→ **READING PASSAGE**:
This is part of a series on tropes in fiction with ace characters. To link or follow this series, please use the “ace tropes” tag on this blog.
“I’m sure you’ve seen signs though. Animals naturally relax around you. Sometimes it almost feels like you know what they’re thinking. A longing to run free. One hell of a libido. Am I getting warm?”
Isis shifted her weight and Electra did the same. Neither sister noticed the other mirroring her movement. Well that’s just plain freaky, Jade thought as she repressed a shudder.
– Sere from the Green by Lauren Jankowski, old edition, Chapter Five
“I’m sure you’ve seen signs though. Animals relax around you. Sometimes it almost feels like you know what they’re thinking. A longing to run free. One hell of a libido. Am I getting warm?”
“Wrong on the libido thing. I’m on the ace spectrum, been Gray-A my whole life,” Isis stated, crossing her arms over her chest. “Very, very low libido. Pretty much non-existent.”
– Sere from the Green by Lauren Jankowski, new edition, Chapter Five
Sometimes, a writer will write a novel without explicit ace content, and then say that some character in the story is ace. Later on, they re-write the novel and make the character explicitly ace, whether it is merely on-page signs of their aceness or using words such as ‘ace’ or ‘asexual’. This is what I call a ‘revised ace’.

→ **ASSIGNMENT**:
Can you reproduce the blog post on ace tropes between "This is part" and "repressed a shudder.", inclusive? The items after this blog post come from a different source.

→ **RECORD EXCERPTS**:
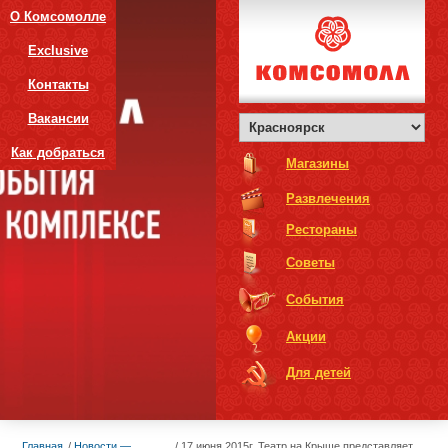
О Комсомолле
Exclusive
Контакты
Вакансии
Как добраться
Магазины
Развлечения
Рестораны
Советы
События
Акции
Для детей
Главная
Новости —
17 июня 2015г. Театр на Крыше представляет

→ **OUTPUT FOR THIS EXERCISE**:
This is part of a series on tropes in fiction with ace characters. To link or follow this series, please use the “ace tropes” tag on this blog.
“I’m sure you’ve seen signs though. Animals naturally relax around you. Sometimes it almost feels like you know what they’re thinking. A longing to run free. One hell of a libido. Am I getting warm?”
Isis shifted her weight and Electra did the same. Neither sister noticed the other mirroring her movement. Well that’s just plain freaky, Jade thought as she repressed a shudder.